The ESP domain list needs maintenance — vendors update their click-tracking subdomains periodically. I check it quarterly by looking at the referer values in my own click logs and cross-referencing against any ESP domains I don't recognize.

Deduplication window for scanner clicks

One additional layer worth implementing: a Redis-based deduplication window that identifies clicks on the same short code from IPs in the same /24 subnet within a 30-second window. Scanner clusters almost always fall within this window; human forwarded-email re-clicks typically don't, because different people in different locations open at different times.

// ScannerDeduplicationService.java
// Uses Redis INCR + EXPIRE to count rapid same-subnet clicks
@Service
public class ScannerDeduplicationService {

    private static final int WINDOW_SECONDS = 30;
    private static final int CLUSTER_THRESHOLD = 3;

    private final RedisTemplate<String, String> redis;

    public ScannerDeduplicationService(RedisTemplate<String, String> redis) {
        this.redis = redis;
    }

    /**
     * Returns true if this click matches a rapid-cluster pattern.
     * Does not block — caller still logs the click but tags it.
     *
     * @param shortCode  The short code being clicked
     * @param subnetKey  First three octets of the raw IP, e.g. "203.0.113"
     */
    public boolean isSuspectedCluster(String shortCode, String subnetKey) {
        // Key: "scan:{shortCode}:{subnet}", TTL = window
        String key = "scan:" + shortCode + ":" + subnetKey;

        Long count = redis.opsForValue().increment(key);
        if (count != null && count == 1) {
            // First hit — set the expiry
            redis.expire(key, Duration.ofSeconds(WINDOW_SECONDS));
        }
        return count != null && count >= CLUSTER_THRESHOLD;
    }
}

Pass the raw IP to this service before hashing it for storage. You need the raw IP to extract the subnet key, but you should never persist the raw IP itself for GDPR compliance. The subnet key (203.0.113) is coarse enough to not be personally identifiable while still being precise enough to catch scanner clusters.

Technical pipeline diagram showing click log classification stages: raw click received, ESP wrap detection, scanner cluster detection via Redis, SafeLinks detection, and final tagged click record written to MariaDB

What You Can Still Trust — and What Reporting to Build Around It

After accounting for scanner traffic, MPP, ESP wrapping, and SafeLinks, here's the honest inventory of what survives email tracking in 2026:

Still reliable: UTM-attributed clicks minus scanner noise. If you filter is_suspected_scanner = 0 and is_esp_wrapped = 1 (i.e., real clicks that came through an ESP wrapper, meaning a human clicked something in an email), you have a reasonably clean count of human email clicks. It undercounts by some fraction due to ad blockers and MPP-related proxy routing, but it's directionally trustworthy for week-over-week comparison within the same list.
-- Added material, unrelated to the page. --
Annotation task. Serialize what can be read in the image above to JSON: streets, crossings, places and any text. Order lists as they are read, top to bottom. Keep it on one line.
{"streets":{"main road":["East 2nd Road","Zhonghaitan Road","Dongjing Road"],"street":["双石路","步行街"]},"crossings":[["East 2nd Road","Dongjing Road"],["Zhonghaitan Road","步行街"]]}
Still reliable: click-to-conversion rate, not raw click counts. The denominator (clicks) and numerator (conversions) are both affected by the same tracking degradation, so the ratio is more stable than either absolute count. If scanner clicks inflate your click count by 15% but don't complete your conversion events, your conversion rate is deflated by 15% — but it deflates consistently, which means relative comparisons between campaigns are valid even if the absolute rate is wrong.

No longer reliable: open rate as an engagement proxy. MPP has made this a lagging indicator at best. Use clicks-per-send as your primary engagement metric. Among subscribers who received the email, what fraction clicked anything? This is more meaningful than opens and less contaminated by MPP.

No longer reliable: geographic and device data from email opens. MPP proxies mask both. If your personalization or send-time optimization depends on email-derived location data, you need a separate signal — first-party profile data, purchase history location, or web session data — to substitute for it.

Genuinely useful from server logs: time-to-click distribution. Even with scanner noise filtered out, the distribution of human clicks over time after send is a meaningful signal. A campaign where 80% of clicks happen in the first 2 hours has a different list composition than one where clicks trickle in over 4 days. This pattern is visible only in server logs, not in GA4, and it informs send cadence and list health assessment in ways open rates no longer can.

The core shift in email analytics since 2021 is from impression-based signals (opens, which are passive and now inflated) to action-based signals (clicks, which require intent and are harder to fake at scale). Building your reporting infrastructure around clicks — cleaned, classified, and connected to downstream conversion events — is where reliable email measurement lives now.